Jesus wept twice in the Gospels — once at the physical death of his friend Lazarus, and once at the spiritual death of Jerusalem, which had not recognized its savior. When we sin we make the same choice as Adam and Eve, with the same consequence — and the same sadness on God’s part.
Jesus didn’t embrace suffering and death because he liked it. He embraced it because he loves us.
Which brings us back to the cross. Jesus came to die not because he wanted to, but because it was the only way to defeat death. Like a parent shielding a child in a burning house, he knew that the only way to protect us from death was to die in our place.
Parents do that in much less dramatic ways all the time, making sacrifices of all kinds for their children. So did God. Jesus, “though he was rich,” writes St. Paul in today’s second reading, “for your sake he became poor, so that by poverty you might become rich.”

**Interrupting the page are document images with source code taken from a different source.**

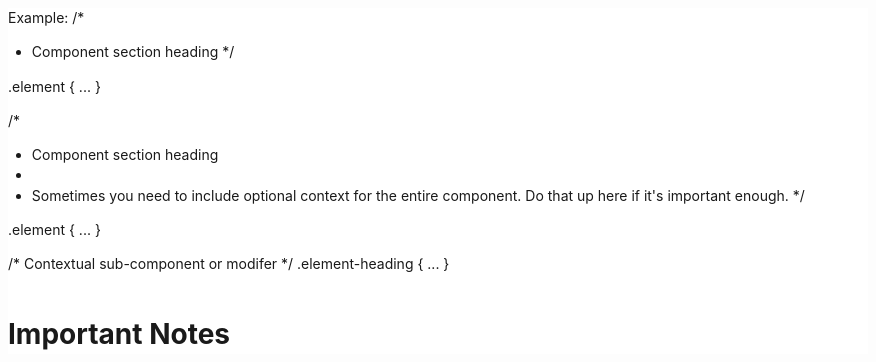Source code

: Example:
/*
 * Component section heading
 */

.element { ... }


/*
 * Component section heading
 *
 * Sometimes you need to include optional context for the entire component. Do that up here if it's important enough.
 */

.element { ... }

/* Contextual sub-component or modifer */
.element-heading { ... }

# Important Notes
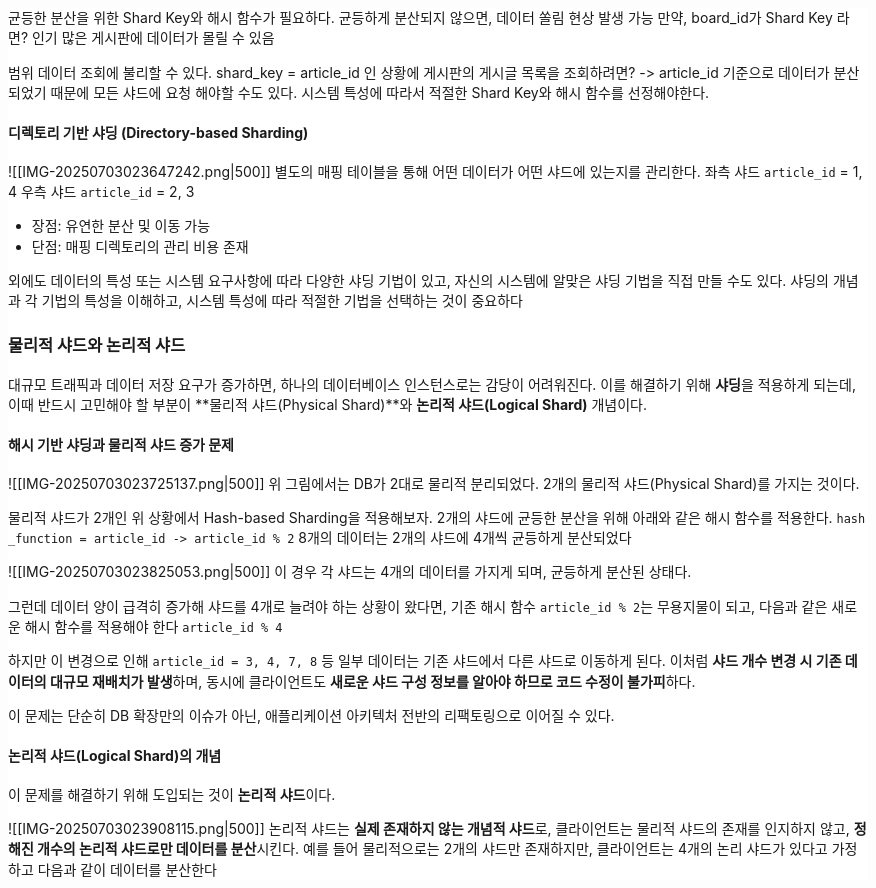균등한 분산을 위한 Shard Key와 해시 함수가 필요하다. 
균등하게 분산되지 않으면, 데이터 쏠림 현상 발생 가능 
만약, board_id가 Shard Key 라면? 인기 많은 게시판에 데이터가 몰릴 수 있음

범위 데이터 조회에 불리할 수 있다. 
shard_key = article_id 인 상황에 게시판의 게시글 목록을 조회하려면?
-> article_id 기준으로 데이터가 분산되었기 때문에 모든 샤드에 요청 해야할 수도 있다. 
시스템 특성에 따라서 적절한 Shard Key와 해시 함수를 선정해야한다.

#### 디렉토리 기반 샤딩 (Directory-based Sharding)
![[IMG-20250703023647242.png|500]]
별도의 매핑 테이블을 통해 어떤 데이터가 어떤 샤드에 있는지를 관리한다.
좌측 샤드 `article_id` = 1, 4 
우측 샤드 `article_id` = 2, 3

- 장점: 유연한 분산 및 이동 가능
- 단점: 매핑 디렉토리의 관리 비용 존재

외에도 데이터의 특성 또는 시스템 요구사항에 따라 다양한 샤딩 기법이 있고, 자신의 시스템에 알맞은 샤딩 기법을 직접 만들 수도 있다. 
샤딩의 개념과 각 기법의 특성을 이해하고, 시스템 특성에 따라 적절한 기법을 선택하는 것이 중요하다

### 물리적 샤드와 논리적 샤드
대규모 트래픽과 데이터 저장 요구가 증가하면, 하나의 데이터베이스 인스턴스로는 감당이 어려워진다. 이를 해결하기 위해 **샤딩**을 적용하게 되는데, 이때 반드시 고민해야 할 부분이 **물리적 샤드(Physical Shard)**와 **논리적 샤드(Logical Shard)** 개념이다.

#### 해시 기반 샤딩과 물리적 샤드 증가 문제
![[IMG-20250703023725137.png|500]]
위 그림에서는 DB가 2대로 물리적 분리되었다. 2개의 물리적 샤드(Physical Shard)를 가지는 것이다.

물리적 샤드가 2개인 위 상황에서 Hash-based Sharding을 적용해보자. 
2개의 샤드에 균등한 분산을 위해 아래와 같은 해시 함수를 적용한다. 
`hash_function = article_id -> article_id % 2` 
8개의 데이터는 2개의 샤드에 4개씩 균등하게 분산되었다

![[IMG-20250703023825053.png|500]]
이 경우 각 샤드는 4개의 데이터를 가지게 되며, 균등하게 분산된 상태다.

그런데 데이터 양이 급격히 증가해 샤드를 4개로 늘려야 하는 상황이 왔다면, 
기존 해시 함수 `article_id % 2`는 무용지물이 되고, 
다음과 같은 새로운 해시 함수를 적용해야 한다 `article_id % 4`

하지만 이 변경으로 인해 `article_id = 3, 4, 7, 8` 등 일부 데이터는 기존 샤드에서 다른 샤드로 이동하게 된다. 
이처럼 **샤드 개수 변경 시 기존 데이터의 대규모 재배치가 발생**하며, 동시에 클라이언트도 **새로운 샤드 구성 정보를 알아야 하므로 코드 수정이 불가피**하다.

이 문제는 단순히 DB 확장만의 이슈가 아닌, 애플리케이션 아키텍처 전반의 리팩토링으로 이어질 수 있다.

#### 논리적 샤드(Logical Shard)의 개념
이 문제를 해결하기 위해 도입되는 것이 **논리적 샤드**이다.

![[IMG-20250703023908115.png|500]]
논리적 샤드는 **실제 존재하지 않는 개념적 샤드**로, 클라이언트는 물리적 샤드의 존재를 인지하지 않고, **정해진 개수의 논리적 샤드로만 데이터를 분산**시킨다. 
예를 들어 물리적으로는 2개의 샤드만 존재하지만, 클라이언트는 4개의 논리 샤드가 있다고 가정하고 다음과 같이 데이터를 분산한다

We are all Jairus’s daughter — and we are all the woman with a hemorrhage.
So each of us is like Jairus’s daughter, waiting for life from its only source. Or perhaps we are like the woman he meets on the way to Jairus’ house.
Maybe we have “suffered greatly at the hands of many doctors and had spent all that she had. Yet she was not helped but only grew worse.” Maybe we have been suffering and seeking healing in all the wrong places, in the ideologies and pleasures and promises that the world makes. Finally, like her, we reach out to Jesus, in desperation.
We each need to have that moment with Jesus, realizing at last that he did not make us to be wounded and hurting and desperate. He made us to live. And none of us — even the spiritually dead — is beyond his healing touch.